INSTRUCTION —
Render every one of the lines below as a JSON list of strings, with one string for each line and blank lines omitted. Leave the pictures out of the answer.

INFORMATION SUPPLIED —

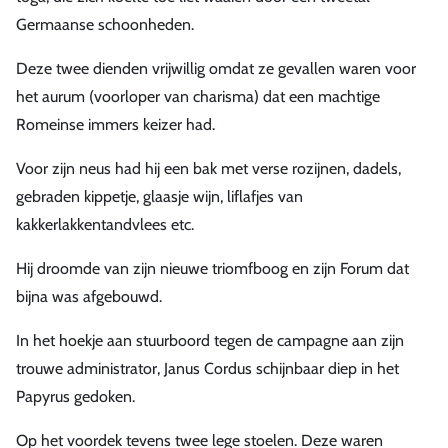
Germaanse schoonheden.
Deze twee dienden vrijwillig omdat ze gevallen waren voor
het aurum (voorloper van charisma) dat een machtige
Romeinse immers keizer had.
Voor zijn neus had hij een bak met verse rozijnen, dadels,
gebraden kippetje, glaasje wijn, liflafjes van
kakkerlakkentandvlees etc.
Hij droomde van zijn nieuwe triomfboog en zijn Forum dat
bijna was afgebouwd.
In het hoekje aan stuurboord tegen de campagne aan zijn
trouwe administrator, Janus Cordus schijnbaar diep in het
Papyrus gedoken.
Op het voordek tevens twee lege stoelen. Deze waren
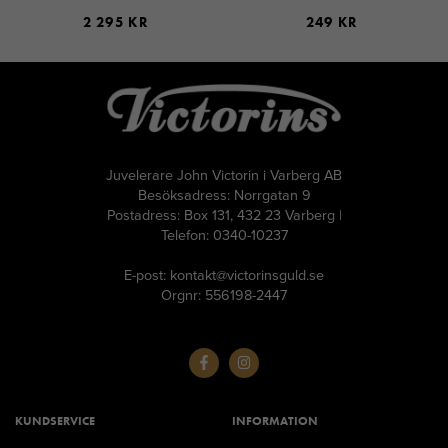
2 295 KR
249 KR
Juvelerare John Victorin i Varberg AB
Besöksadress: Norrgatan 9
Postadress: Box 131, 432 23 Varberg |
Telefon: 0340-10237
E-post: kontakt@victorinsguld.se
Orgnr: 556198-2447
KUNDSERVICE
INFORMATION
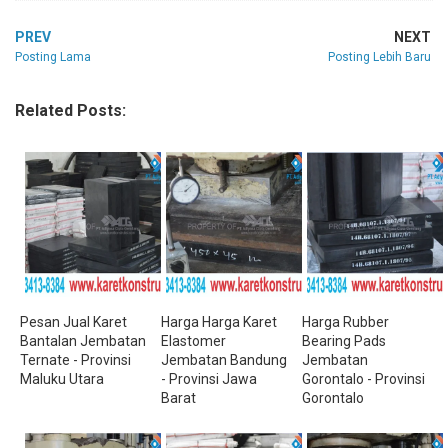
PREV
NEXT
Posting Lama
Posting Lebih Baru
Related Posts:
Pesan Jual Karet
Harga Harga Karet
Harga Rubber
Bantalan Jembatan
Elastomer
Bearing Pads
Ternate - Provinsi
Jembatan Bandung
Jembatan
Maluku Utara
- Provinsi Jawa
Gorontalo - Provinsi
Barat
Gorontalo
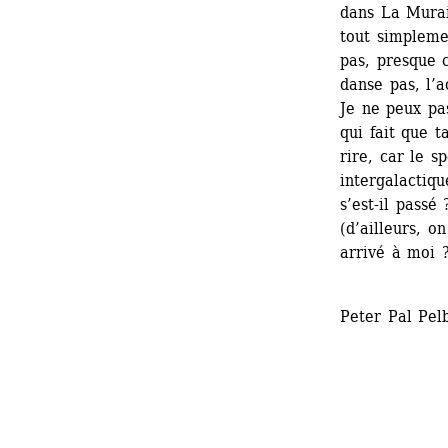
dans La Murai
tout simpleme
pas, presque 
danse pas, l’a
Je ne peux pa
qui fait que t
rire, car le s
intergalactiqu
s’est-il passé
(d’ailleurs, o
arrivé à moi 
Peter Pal Pel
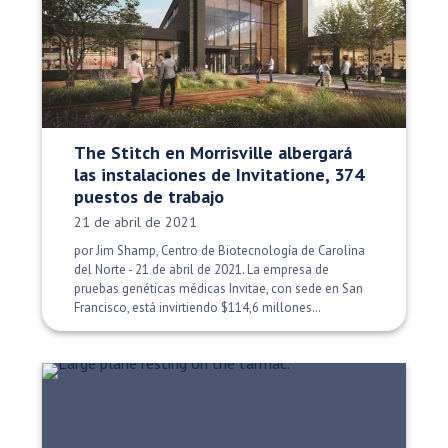
The Stitch en Morrisville albergará
las instalaciones de Invitatione, 374
puestos de trabajo
Fecha de publicación:
21 de abril de 2021
por Jim Shamp, Centro de Biotecnología de Carolina
del Norte - 21 de abril de 2021. La empresa de
pruebas genéticas médicas Invitae, con sede en San
Francisco, está invirtiendo $114,6 millones…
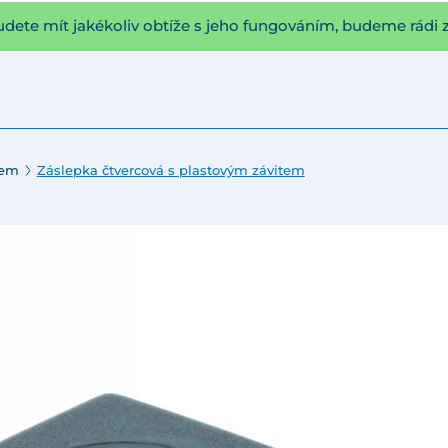
udete mít jakékoliv obtíže s jeho fungováním, budeme rádi 
tem
Záslepka čtvercová s plastovým závitem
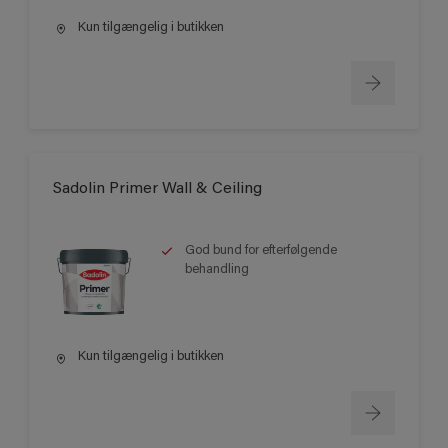
Kun tilgængelig i butikken
Sadolin Primer Wall & Ceiling
God bund for efterfølgende
behandling
Kun tilgængelig i butikken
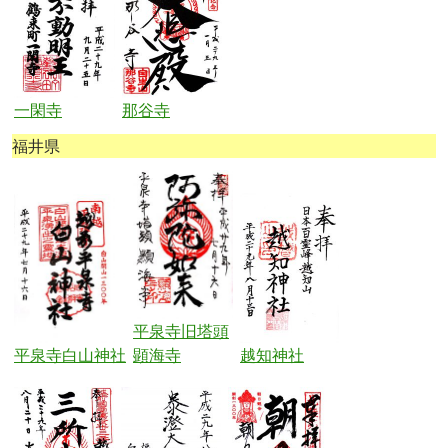
一閑寺
那谷寺
福井県
平泉寺旧塔頭
平泉寺白山神社
顕海寺
越知神社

TASK ANSWER —
[
  "Germaanse schoonheden.",
  "Deze twee dienden vrijwillig omdat ze gevallen waren voor",
  "het aurum (voorloper van charisma) dat een machtige",
  "Romeinse immers keizer had.",
  "Voor zijn neus had hij een bak met verse rozijnen, dadels,",
  "gebraden kippetje, glaasje wijn, liflafjes van",
  "kakkerlakkentandvlees etc.",
  "Hij droomde van zijn nieuwe triomfboog en zijn Forum dat",
  "bijna was afgebouwd.",
  "In het hoekje aan stuurboord tegen de campagne aan zijn",
  "trouwe administrator, Janus Cordus schijnbaar diep in het",
  "Papyrus gedoken.",
  "Op het voordek tevens twee lege stoelen. Deze waren",
  "2 295 KR",
  "249 KR",
  "Juvelerare John Victorin i Varberg AB",
  "Besöksadress: Norrgatan 9",
  "Postadress: Box 131, 432 23 Varberg |",
  "Telefon: 0340-10237",
  "E-post: kontakt@victorinsguld.se",
  "Orgnr: 556198-2447",
  "KUNDSERVICE",
  "INFORMATION",
  "PREV",
  "NEXT",
  "Posting Lama",
  "Posting Lebih Baru",
  "Related Posts:",
  "Pesan Jual Karet",
  "Harga Harga Karet",
  "Harga Rubber",
  "Bantalan Jembatan",
  "Elastomer",
  "Bearing Pads",
  "Ternate - Provinsi",
  "Jembatan Bandung",
  "Jembatan",
  "Maluku Utara",
  "- Provinsi Jawa",
  "Gorontalo - Provinsi",
  "Barat",
  "Gorontalo",
  "dans La Murai",
  "tout simpleme",
  "pas, presque ",
  "danse pas, l’a",
  "Je ne peux pa",
  "qui fait que t",
  "rire, car le s",
  "intergalactiqu",
  "s’est-il passé",
  "(d’ailleurs, o",
  "arrivé à moi ",
  "Peter Pal Pel",
  "The Stitch en Morrisville albergará",
  "las instalaciones de Invitatione, 374",
  "puestos de trabajo",
  "Fecha de publicación:",
  "21 de abril de 2021",
  "por Jim Shamp, Centro de Biotecnología de Carolina",
  "del Norte - 21 de abril de 2021. La empresa de",
  "pruebas genéticas médicas Invitae, con sede en San",
  "Francisco, está invirtiendo $114,6 millones…",
  "udete mít jakékoliv obtíže s jeho fungováním, budeme rádi ",
  "tem",
  "Záslepka čtvercová s plastovým závitem",
  "Kun tilgængelig i butikken",
  "Sadolin Primer Wall & Ceiling",
  "God bund for efterfølgende",
  "behandling",
  "Kun tilgængelig i butikken",
  "一閑寺",
  "那谷寺",
  "福井県",
  "平泉寺旧塔頭",
  "平泉寺白山神社",
  "顕海寺",
  "越知神社"
]